- Director Mark Molloy chose to use practical effects for the action scenes in “Beverly Hills Cop: Axel F.”
- Molloy aimed to replicate the brutal realism of the original ’80s films.
- “I wanted to take him down,” Molloy said. “The stakes are real, and the danger is real.”
At a time when everything from car chases to kisses in movies can be achieved with computer-generated visual effects, director Mark Molloy wanted to go against the grain with “Beverly Hills Cop: Axel F” by shooting all the action sequences with practical effects.
Molloy was set on his position from the start, when he had his first meetings with franchise producer Jerry Bruckheimer and received the offer to direct the sequel, which had been in the works for decades.
“I went to Jerry and said, ‘I love this, but I want to do an ’80s action comedy, I want to shoot everything on camera,’” Molloy recalled to Business Insider during a recent Zoom conversation.
Although “Axel F” marks Molloy’s feature film directorial debut after decades of commercial work and television directing in his native Australia, the filmmaker knew immediately that the only way a fourth “Beverly Hills Cop” movie would work would be to stay true to the texture and attitude of the beloved first two films, which were box-office smashes and made Eddie Murphy a superstar in the late 1980s (let’s just forget there was a third movie).
“A lot of movies these days are so effects-driven that there’s a certain perfection,” he said. “I wanted it to be realistic. The stakes are real, and the danger is real. Like movies 1 and 2, they were brave movies.”
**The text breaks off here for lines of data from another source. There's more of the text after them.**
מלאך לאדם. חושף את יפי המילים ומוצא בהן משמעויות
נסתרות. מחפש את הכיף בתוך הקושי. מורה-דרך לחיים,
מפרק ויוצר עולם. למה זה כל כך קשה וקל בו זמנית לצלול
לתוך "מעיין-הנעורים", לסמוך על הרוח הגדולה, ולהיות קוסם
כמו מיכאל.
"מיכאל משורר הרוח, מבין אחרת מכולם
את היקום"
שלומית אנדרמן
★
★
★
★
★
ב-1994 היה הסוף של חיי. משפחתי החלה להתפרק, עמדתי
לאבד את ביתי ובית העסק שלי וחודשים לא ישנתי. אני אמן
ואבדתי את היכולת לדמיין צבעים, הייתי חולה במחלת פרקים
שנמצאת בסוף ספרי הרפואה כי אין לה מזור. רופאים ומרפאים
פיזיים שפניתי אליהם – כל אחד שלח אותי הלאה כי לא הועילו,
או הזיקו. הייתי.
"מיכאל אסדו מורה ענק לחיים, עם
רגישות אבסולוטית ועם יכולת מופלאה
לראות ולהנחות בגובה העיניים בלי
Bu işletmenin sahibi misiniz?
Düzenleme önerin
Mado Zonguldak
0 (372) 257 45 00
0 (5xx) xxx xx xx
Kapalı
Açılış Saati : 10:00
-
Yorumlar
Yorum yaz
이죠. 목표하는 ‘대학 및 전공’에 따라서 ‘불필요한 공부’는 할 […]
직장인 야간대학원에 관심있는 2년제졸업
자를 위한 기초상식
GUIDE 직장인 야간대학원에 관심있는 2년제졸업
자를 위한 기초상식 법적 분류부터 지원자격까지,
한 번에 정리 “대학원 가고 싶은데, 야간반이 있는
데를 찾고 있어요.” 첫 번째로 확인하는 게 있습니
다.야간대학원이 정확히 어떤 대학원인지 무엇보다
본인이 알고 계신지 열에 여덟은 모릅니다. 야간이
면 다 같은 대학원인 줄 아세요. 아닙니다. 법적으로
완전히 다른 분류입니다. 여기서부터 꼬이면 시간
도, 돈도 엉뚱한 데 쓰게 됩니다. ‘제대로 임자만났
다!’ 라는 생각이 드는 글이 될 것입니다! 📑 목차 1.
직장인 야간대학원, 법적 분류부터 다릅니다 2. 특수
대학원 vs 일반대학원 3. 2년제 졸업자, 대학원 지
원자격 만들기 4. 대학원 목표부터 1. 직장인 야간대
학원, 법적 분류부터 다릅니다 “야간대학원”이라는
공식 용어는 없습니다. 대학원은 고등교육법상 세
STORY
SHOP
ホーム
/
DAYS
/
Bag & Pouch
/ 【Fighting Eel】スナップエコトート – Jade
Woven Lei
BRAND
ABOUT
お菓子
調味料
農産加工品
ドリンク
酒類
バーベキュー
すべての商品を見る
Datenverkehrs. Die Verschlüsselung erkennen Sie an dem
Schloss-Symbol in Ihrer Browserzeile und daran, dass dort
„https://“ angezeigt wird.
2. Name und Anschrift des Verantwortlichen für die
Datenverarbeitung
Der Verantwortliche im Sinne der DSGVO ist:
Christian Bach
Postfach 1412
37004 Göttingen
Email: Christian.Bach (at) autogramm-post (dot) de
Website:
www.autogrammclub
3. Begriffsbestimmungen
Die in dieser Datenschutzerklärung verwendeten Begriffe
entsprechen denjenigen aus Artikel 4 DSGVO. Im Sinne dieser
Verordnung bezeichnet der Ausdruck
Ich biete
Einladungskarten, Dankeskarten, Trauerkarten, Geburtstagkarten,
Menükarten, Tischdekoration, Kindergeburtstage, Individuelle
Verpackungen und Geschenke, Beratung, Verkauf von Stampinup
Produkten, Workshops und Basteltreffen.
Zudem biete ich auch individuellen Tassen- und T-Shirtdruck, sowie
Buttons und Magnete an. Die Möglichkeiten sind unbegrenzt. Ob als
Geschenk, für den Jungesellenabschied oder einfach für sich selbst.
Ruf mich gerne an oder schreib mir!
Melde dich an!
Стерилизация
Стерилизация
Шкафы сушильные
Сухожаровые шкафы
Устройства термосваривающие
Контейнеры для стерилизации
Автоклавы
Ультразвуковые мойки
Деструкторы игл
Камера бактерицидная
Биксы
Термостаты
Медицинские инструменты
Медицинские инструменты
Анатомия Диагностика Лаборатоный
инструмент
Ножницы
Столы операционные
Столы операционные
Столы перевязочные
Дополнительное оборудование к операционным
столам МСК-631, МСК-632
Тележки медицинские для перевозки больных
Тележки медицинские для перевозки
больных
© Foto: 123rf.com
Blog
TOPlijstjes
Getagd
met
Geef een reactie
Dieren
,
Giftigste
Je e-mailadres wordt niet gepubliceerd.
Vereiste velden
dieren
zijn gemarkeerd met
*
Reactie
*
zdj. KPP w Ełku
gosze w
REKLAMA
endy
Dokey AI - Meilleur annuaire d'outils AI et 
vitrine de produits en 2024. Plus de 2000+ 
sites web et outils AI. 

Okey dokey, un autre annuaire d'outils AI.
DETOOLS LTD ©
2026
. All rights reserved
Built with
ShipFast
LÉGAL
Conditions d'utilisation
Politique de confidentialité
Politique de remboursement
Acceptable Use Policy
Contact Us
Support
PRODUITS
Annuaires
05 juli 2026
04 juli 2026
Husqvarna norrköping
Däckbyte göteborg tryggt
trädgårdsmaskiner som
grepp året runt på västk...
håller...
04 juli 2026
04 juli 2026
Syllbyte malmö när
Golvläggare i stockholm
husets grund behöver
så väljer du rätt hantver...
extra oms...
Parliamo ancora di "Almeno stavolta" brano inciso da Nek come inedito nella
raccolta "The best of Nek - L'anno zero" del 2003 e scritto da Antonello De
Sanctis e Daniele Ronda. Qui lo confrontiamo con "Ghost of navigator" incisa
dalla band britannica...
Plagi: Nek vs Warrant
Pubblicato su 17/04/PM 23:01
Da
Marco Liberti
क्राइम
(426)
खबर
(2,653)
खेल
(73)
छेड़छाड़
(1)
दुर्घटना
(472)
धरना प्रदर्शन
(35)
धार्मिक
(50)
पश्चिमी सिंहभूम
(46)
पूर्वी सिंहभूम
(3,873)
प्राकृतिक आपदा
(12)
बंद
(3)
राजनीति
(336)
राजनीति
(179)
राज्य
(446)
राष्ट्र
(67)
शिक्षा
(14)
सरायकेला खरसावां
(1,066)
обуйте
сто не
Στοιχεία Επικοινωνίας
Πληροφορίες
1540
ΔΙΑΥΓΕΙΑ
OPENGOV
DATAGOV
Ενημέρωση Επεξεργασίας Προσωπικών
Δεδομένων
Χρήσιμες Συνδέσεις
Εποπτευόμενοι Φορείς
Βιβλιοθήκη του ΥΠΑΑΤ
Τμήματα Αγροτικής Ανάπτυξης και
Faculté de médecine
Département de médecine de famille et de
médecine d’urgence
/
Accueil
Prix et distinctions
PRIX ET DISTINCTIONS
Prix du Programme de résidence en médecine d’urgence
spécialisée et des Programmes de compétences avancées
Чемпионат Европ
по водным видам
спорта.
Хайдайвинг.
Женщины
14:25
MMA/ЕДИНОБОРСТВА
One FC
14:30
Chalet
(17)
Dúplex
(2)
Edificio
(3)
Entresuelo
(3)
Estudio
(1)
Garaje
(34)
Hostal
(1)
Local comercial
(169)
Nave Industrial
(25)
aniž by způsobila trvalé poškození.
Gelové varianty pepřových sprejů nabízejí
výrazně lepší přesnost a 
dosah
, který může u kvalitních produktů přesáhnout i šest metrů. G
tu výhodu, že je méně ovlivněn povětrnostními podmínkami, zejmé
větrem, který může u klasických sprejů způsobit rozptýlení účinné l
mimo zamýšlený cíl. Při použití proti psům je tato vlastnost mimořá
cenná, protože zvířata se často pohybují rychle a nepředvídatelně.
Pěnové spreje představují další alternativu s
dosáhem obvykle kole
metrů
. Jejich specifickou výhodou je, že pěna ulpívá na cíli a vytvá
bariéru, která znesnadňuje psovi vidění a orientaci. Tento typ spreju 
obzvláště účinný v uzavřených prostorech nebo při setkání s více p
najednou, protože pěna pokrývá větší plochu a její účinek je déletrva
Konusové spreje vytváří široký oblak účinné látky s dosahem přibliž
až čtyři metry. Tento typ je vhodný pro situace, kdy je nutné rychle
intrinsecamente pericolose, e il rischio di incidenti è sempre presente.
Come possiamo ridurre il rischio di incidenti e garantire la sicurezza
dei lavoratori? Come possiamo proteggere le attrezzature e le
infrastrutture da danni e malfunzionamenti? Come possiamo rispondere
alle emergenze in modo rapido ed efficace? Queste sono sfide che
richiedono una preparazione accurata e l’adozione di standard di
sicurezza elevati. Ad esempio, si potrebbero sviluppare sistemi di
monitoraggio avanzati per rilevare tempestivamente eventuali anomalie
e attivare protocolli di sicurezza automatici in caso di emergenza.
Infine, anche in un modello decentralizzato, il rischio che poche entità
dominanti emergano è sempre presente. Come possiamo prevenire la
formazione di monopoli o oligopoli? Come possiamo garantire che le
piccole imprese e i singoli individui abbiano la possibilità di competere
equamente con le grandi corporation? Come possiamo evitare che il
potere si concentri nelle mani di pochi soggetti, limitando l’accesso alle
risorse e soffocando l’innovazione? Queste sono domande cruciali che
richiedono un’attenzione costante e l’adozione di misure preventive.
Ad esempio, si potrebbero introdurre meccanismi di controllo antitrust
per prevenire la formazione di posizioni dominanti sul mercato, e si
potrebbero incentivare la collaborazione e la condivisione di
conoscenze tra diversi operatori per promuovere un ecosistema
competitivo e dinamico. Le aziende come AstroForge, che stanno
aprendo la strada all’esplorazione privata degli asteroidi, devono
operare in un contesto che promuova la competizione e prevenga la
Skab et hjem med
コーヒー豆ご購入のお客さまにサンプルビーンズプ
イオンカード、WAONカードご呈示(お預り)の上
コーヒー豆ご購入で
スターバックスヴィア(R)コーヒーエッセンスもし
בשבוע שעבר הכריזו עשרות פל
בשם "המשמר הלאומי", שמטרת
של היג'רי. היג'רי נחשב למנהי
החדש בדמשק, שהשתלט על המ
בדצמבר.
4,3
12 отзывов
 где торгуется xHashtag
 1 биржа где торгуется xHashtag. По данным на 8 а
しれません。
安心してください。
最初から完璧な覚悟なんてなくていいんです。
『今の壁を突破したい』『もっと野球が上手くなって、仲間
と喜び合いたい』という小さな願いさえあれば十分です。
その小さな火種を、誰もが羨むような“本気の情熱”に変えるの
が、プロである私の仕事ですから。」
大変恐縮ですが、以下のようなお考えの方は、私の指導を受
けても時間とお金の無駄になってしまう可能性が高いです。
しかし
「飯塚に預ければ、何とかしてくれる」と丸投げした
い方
Bruckheimer loved the idea, which led Molloy to film Murphy driving a massive snowplow through rows of parked cars in Detroit and a scene in which they actually drove a car off the side of a building in Los Angeles.
“We had to shut down part of I-10 to do this,” Molloy said happily, referring to one of Los Angeles’ busiest freeways.
In this scene, Axel Foley’s daughter Jane, played by Taylour Paige (“Zola”), is visited by the film’s bad guys, who end up ripping the car off the side of the parking lot. (While doing this stunt for real was fun, Molloy pointed out that Paige was not in the car when this stunt was filmed. Safety first.)
“It was a perfect location that we found, but it’s literally right next to I-10, so we had to close off part of it, otherwise people were going to have accidents if they suddenly saw a car fall off the side of a building,” Molloy said.
But the helicopter scene is the one that keeps him awake at night. Toward the end of the film, Foley and Detective Abbott (Joseph Gordon-Levitt) steal a police helicopter to escape from Grant (Kevin Bacon), the corrupt police captain. Aside from interior shots of Murphy and Gordon-Levitt in the cockpit, the entire sequence uses a real helicopter that does everything from free-falling between buildings to flying so low that sparks fly as it skims the road. The sequence ends with the helicopter landing, not very gracefully, in front of Beverly Hills City Hall.
Looking back now, Molloy laughs in disbelief at how he approached such ambitious scenes. “It was a real challenge.”
“Beverly Hills Cop: Axel F” is now available on Netflix.
Disclosure: Mathias Döpfner, CEO of Business Insider’s parent company Axel Springer, is a member of Netflix’s board of directors.